Yeniden ve son defa Schopenhauer’a dönersek ona göre aşk bir yaşama iradesidir. Eğer partnerler arasında kültürel ve sosyal bir uyum varsa fakat cinsel çekimlerinde uyumsuzluk söz konusu ise bu beraberlik mutsuz bir birlikteliğe dönecektir. Kişiler kendi zevklerine uygun eşler seçtiklerini zannederken aslında doğanın isteklerine göre hareket etmektedirler. Erkek ‘’güzel’’ bir eş ararken kendi hayallerinin peşinde olduğunu sanarken aslında bu doğanın yeni bir can istemesinden başka bir şey değildir. Cinsel tatminlerin her biri türün yararınadır sadece. Mesela Schopenhauer’ın dediğine göre kadınların erkeklere oranla daha sadık olmalarının sebepleri 1 yıl içerisinde sınırlı sayıda doğurganlık gösterebilecek olmaları fakat erkeğin her an üretkenliğe devam edebilecek olmaları ve kadınların o doğurganlığı sağlayabilmek için onlara muhtaç olmalarından ve böylece erkeklerini kaybetme korkusundan gelmektedir. Bunun sebebi doğanın türü korumayı hedeflemesidir. Bu yüzden kadınlar, hiç kızmayın etmeyin siz ne kadar sevişirseniz sevişin bir çocuk doğurabilirsiniz ama erkek adamdır gider her gün sevişir her gün birini hamile bırakır ve türe hizmet eder(!) sakın üzerinize alınıp ne bileyim yanlış anlayıp falan üzülmeyin canlarım(!)

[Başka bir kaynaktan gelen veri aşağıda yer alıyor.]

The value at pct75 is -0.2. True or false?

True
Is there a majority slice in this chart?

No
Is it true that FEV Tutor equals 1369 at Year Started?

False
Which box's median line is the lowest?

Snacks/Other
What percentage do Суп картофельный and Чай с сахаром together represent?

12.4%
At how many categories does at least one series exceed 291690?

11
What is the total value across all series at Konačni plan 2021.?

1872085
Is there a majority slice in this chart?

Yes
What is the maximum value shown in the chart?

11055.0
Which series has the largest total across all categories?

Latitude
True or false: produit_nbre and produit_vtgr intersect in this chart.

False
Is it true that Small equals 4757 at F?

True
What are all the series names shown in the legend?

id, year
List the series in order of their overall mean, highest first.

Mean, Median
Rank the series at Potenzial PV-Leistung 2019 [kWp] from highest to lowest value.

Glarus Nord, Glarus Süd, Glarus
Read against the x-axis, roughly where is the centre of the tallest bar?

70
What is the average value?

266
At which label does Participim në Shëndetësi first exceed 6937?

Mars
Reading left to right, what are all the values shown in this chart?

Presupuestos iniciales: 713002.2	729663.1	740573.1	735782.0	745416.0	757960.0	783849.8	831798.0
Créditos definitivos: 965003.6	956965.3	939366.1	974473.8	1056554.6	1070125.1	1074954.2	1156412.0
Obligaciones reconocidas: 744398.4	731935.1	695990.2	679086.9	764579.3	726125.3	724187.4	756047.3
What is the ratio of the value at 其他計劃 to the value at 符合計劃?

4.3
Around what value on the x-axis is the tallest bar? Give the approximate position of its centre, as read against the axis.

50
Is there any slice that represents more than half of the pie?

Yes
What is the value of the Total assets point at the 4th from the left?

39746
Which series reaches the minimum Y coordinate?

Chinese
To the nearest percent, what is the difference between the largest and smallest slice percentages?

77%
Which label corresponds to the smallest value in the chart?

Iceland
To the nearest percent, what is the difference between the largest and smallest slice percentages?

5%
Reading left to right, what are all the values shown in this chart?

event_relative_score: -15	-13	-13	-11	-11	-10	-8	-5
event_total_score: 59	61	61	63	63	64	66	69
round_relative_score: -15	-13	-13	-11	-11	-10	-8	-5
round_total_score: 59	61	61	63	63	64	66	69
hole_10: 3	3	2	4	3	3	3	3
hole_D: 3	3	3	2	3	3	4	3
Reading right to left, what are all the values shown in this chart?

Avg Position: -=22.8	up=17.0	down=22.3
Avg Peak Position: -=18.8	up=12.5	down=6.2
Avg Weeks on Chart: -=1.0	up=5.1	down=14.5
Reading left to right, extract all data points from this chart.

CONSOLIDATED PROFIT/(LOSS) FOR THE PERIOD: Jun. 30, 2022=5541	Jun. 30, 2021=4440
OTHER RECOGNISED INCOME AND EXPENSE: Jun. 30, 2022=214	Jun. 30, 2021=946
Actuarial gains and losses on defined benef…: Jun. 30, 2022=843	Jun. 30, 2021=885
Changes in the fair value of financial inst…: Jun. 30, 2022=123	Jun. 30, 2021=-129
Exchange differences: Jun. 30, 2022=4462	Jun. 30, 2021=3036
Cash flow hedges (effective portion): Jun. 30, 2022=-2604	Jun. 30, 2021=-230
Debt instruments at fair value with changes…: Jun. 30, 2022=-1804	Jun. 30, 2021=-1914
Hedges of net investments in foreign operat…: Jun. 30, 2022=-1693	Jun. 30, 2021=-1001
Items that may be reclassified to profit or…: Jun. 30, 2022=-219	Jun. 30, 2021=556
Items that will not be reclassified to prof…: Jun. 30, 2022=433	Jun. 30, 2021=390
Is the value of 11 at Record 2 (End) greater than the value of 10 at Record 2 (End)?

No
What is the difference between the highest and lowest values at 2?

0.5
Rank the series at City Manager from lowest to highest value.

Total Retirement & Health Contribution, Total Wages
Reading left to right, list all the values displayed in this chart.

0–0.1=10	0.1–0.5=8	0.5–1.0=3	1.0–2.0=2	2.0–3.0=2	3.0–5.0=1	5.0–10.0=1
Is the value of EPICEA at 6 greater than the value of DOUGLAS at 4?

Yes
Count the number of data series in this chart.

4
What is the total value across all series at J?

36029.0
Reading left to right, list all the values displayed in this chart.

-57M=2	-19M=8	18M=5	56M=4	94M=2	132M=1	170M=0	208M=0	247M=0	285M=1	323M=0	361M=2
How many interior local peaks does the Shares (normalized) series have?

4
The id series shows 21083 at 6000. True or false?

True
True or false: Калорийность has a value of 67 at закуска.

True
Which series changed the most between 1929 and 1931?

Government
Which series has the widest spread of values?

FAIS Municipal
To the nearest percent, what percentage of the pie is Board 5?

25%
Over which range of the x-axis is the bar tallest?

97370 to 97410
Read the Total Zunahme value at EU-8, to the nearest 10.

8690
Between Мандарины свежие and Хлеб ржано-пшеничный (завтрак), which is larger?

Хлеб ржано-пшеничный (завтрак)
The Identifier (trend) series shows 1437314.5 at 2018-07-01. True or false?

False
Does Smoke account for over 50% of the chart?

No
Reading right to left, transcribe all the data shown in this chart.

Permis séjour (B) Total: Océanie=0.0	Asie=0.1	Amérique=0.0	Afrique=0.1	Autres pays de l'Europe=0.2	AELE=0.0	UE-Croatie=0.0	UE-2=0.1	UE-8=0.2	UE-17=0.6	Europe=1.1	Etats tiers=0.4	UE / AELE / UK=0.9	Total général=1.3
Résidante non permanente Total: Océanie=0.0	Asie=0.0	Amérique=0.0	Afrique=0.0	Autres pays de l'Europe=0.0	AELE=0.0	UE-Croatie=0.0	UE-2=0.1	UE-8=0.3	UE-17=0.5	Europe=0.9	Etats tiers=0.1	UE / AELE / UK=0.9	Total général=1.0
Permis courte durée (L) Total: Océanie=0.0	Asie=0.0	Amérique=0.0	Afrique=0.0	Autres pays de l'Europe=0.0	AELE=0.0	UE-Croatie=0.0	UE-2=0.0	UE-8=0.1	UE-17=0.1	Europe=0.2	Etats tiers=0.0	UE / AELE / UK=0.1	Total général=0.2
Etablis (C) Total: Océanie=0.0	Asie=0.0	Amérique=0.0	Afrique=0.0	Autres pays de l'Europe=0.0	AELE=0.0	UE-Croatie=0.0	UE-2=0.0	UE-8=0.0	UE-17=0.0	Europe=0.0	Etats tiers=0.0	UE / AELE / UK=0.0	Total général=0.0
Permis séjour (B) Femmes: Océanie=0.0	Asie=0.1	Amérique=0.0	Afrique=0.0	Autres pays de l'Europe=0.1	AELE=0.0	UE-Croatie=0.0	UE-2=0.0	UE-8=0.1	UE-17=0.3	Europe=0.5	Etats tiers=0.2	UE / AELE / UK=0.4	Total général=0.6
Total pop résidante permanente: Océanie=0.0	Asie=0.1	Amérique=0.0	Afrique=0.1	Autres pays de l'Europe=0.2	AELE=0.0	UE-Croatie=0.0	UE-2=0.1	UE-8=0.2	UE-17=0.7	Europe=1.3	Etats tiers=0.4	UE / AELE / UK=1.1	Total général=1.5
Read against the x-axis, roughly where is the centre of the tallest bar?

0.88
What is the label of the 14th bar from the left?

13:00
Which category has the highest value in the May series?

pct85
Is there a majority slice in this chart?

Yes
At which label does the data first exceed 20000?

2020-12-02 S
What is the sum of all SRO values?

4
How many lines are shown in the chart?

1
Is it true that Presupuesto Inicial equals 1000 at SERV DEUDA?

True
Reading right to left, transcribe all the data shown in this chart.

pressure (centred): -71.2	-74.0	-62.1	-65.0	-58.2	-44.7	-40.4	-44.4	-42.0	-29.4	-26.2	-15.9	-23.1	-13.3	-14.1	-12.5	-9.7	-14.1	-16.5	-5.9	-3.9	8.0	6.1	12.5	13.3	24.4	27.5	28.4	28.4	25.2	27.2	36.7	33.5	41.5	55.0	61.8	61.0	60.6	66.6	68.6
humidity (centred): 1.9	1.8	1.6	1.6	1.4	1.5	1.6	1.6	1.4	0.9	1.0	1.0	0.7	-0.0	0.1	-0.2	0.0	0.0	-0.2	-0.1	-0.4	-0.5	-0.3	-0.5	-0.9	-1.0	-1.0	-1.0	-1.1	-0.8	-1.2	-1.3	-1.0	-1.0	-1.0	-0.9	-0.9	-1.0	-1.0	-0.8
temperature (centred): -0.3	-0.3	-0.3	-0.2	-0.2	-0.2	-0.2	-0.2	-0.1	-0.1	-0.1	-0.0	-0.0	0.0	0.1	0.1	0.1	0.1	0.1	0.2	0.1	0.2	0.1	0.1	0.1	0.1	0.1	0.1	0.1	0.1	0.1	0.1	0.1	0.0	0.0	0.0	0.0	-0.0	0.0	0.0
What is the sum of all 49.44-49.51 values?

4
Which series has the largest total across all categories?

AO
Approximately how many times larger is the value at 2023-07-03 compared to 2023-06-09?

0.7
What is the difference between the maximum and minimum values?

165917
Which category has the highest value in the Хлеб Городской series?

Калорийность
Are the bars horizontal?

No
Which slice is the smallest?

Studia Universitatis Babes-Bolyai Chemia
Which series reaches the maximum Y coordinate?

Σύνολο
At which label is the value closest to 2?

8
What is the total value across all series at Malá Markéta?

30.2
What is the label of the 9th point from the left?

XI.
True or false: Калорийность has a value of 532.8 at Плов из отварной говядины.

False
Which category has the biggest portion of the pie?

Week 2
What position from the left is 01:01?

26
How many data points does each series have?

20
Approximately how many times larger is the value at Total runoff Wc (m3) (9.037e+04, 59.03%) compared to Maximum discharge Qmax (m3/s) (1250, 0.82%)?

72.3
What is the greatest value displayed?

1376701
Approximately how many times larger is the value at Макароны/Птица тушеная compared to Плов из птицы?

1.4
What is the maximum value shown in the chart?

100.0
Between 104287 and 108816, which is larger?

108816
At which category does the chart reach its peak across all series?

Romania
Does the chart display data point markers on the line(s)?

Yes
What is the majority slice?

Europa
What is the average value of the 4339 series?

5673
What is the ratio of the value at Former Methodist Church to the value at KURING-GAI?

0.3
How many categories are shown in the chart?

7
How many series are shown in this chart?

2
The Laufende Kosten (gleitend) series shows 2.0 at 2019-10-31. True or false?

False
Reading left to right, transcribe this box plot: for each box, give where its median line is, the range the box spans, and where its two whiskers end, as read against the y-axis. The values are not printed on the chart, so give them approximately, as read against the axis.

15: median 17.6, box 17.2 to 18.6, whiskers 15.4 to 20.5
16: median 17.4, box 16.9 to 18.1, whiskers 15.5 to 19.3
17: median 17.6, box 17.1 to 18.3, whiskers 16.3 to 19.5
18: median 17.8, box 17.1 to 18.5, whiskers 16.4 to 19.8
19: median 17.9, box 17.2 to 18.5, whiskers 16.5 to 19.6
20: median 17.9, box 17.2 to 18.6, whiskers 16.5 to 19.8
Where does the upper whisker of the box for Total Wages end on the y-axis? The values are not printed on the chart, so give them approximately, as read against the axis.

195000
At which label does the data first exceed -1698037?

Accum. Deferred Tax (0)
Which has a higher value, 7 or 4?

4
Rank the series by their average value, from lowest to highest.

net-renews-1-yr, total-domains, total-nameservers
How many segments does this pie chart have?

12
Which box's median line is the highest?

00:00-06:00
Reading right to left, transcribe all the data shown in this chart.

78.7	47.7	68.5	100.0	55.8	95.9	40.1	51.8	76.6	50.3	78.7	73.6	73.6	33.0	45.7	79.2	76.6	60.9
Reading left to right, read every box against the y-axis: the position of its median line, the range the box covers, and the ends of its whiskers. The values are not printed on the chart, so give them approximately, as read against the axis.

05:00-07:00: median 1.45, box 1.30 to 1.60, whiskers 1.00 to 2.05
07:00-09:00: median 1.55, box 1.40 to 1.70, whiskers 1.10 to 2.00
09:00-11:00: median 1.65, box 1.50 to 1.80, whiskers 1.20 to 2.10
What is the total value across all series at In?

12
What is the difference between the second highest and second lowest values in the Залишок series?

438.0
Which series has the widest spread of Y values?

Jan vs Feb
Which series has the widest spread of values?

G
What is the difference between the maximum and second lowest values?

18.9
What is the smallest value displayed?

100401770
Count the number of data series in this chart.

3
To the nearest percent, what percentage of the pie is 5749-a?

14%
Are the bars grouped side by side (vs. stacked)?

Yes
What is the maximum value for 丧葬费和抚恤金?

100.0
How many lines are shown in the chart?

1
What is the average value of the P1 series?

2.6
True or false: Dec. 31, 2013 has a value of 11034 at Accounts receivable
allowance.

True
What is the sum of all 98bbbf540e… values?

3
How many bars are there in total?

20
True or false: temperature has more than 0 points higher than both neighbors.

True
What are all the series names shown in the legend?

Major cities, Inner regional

Schopenhauer neden bunları söyledi? 19.yy’da yazılmış bir kitap olduğuna yeniden dikkat çekmek isterim. Bunun dışında bu nefret söylemleri ve aşkı metalaştıran fikirlerinin annesiyle olan ilişkisinden, gay olduğu söylentilerinden ve yaşadığı aşk deneyimlerinden kaynaklandığını söyleyenler var. Dinlediğim bir söyleşide sonraları bu yazdıklarında çok agresif davrandığını söylemiş Goethe’ye Schopenhauer. Üzerine düşünülecek ve söylenecek çok söz ve ayrıntı vardır ama benden bu kadar. Yanlış söylediğim, yorumladığım yerler varsa kusuruma bakmayınız. Sizin de ekleyecekleriniz varsa yorumlarda görmek isterim. O zaman görüşmek üzere.